Check every line of the data below for the string "wall", and copy the ones that hold it.

**MATERIAL PROVIDED**
════════════════

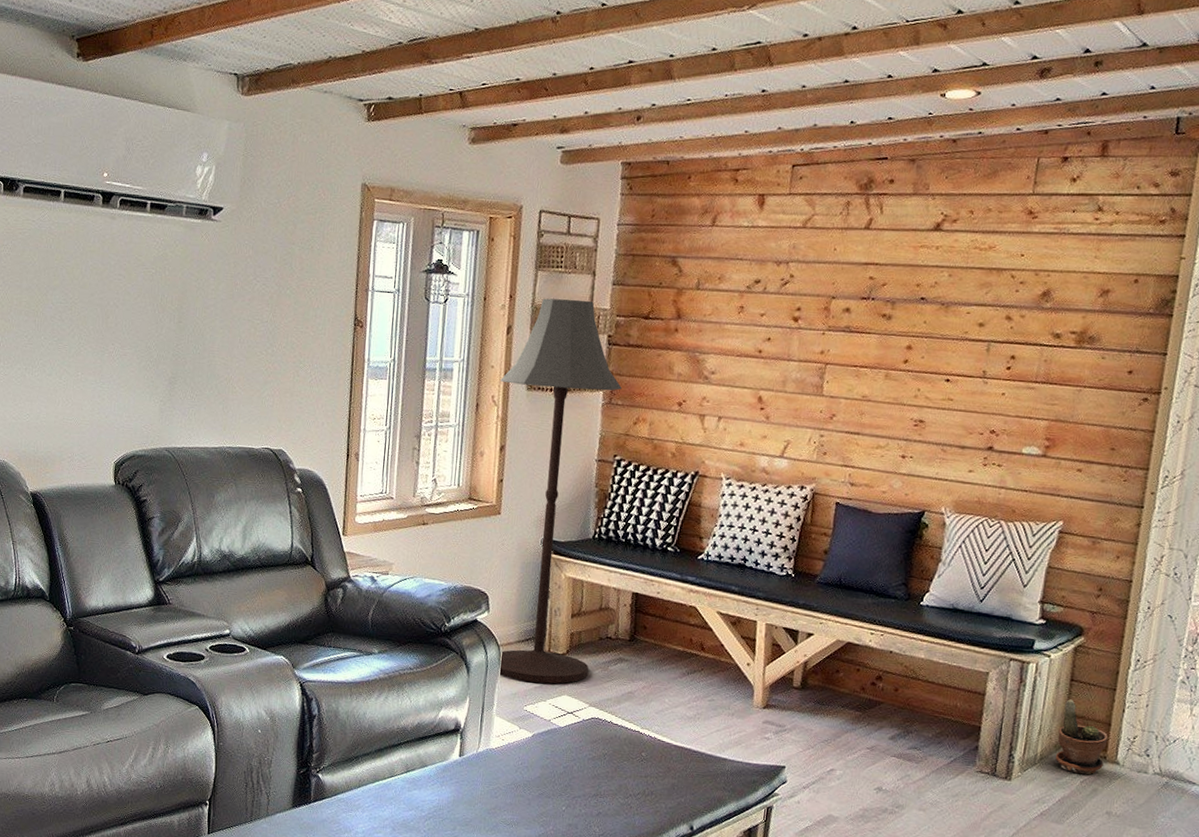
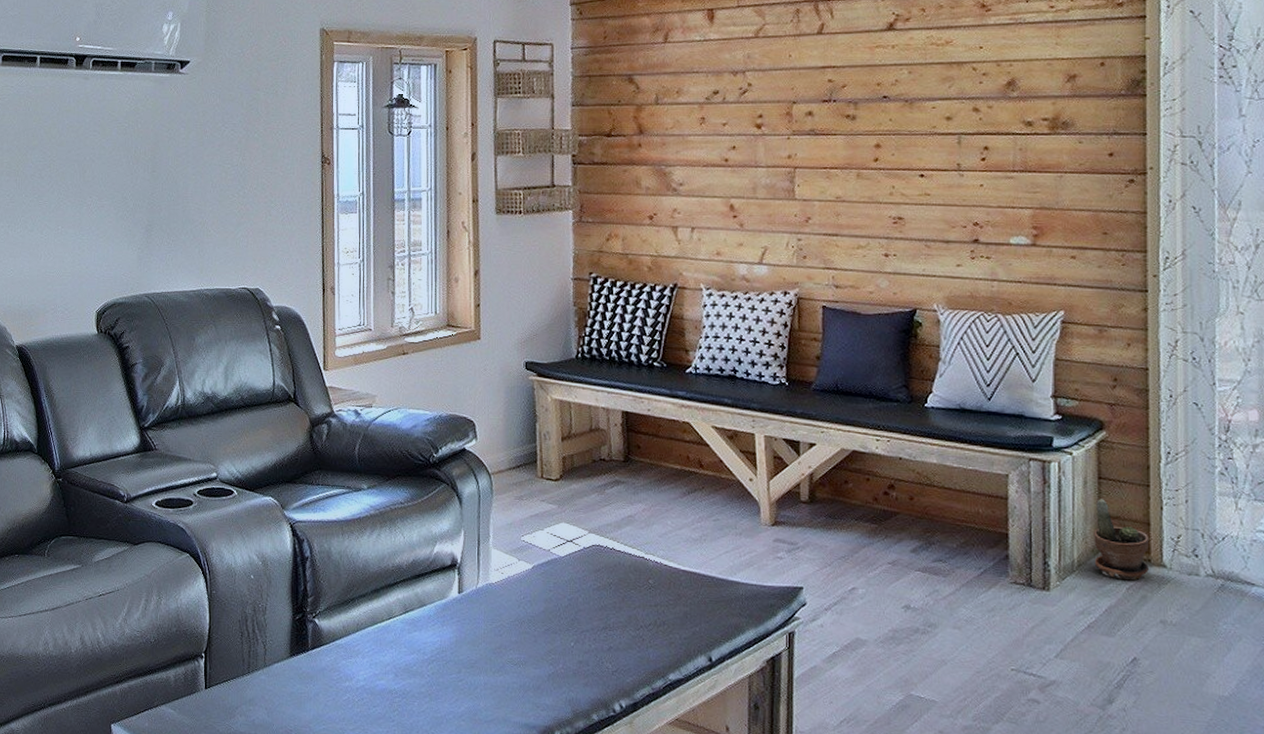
floor lamp: present [500,298,622,684] -> none [469,123,591,511]

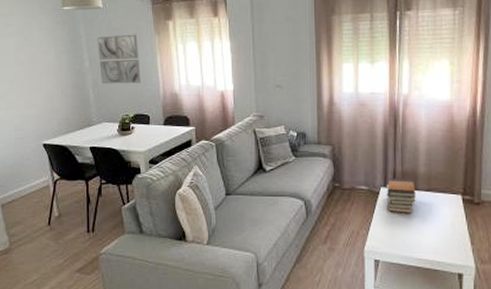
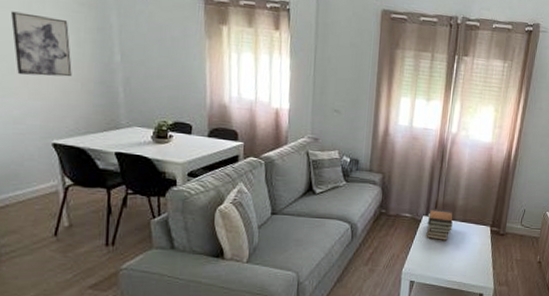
wall art: none [10,37,54,89] -> present [11,11,72,77]
wall art: present [97,34,141,84] -> none [132,29,185,89]

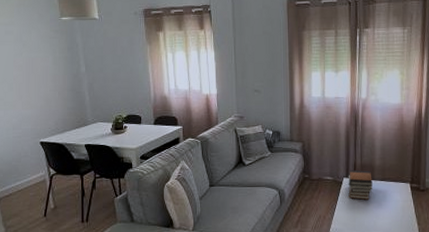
wall art: present [11,11,72,77] -> none [9,44,51,92]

════════════════

**SOLUTION TO THIS TASK**
wall art: none [10,37,54,89] -> present [11,11,72,77]
wall art: present [97,34,141,84] -> none [132,29,185,89]
wall art: present [11,11,72,77] -> none [9,44,51,92]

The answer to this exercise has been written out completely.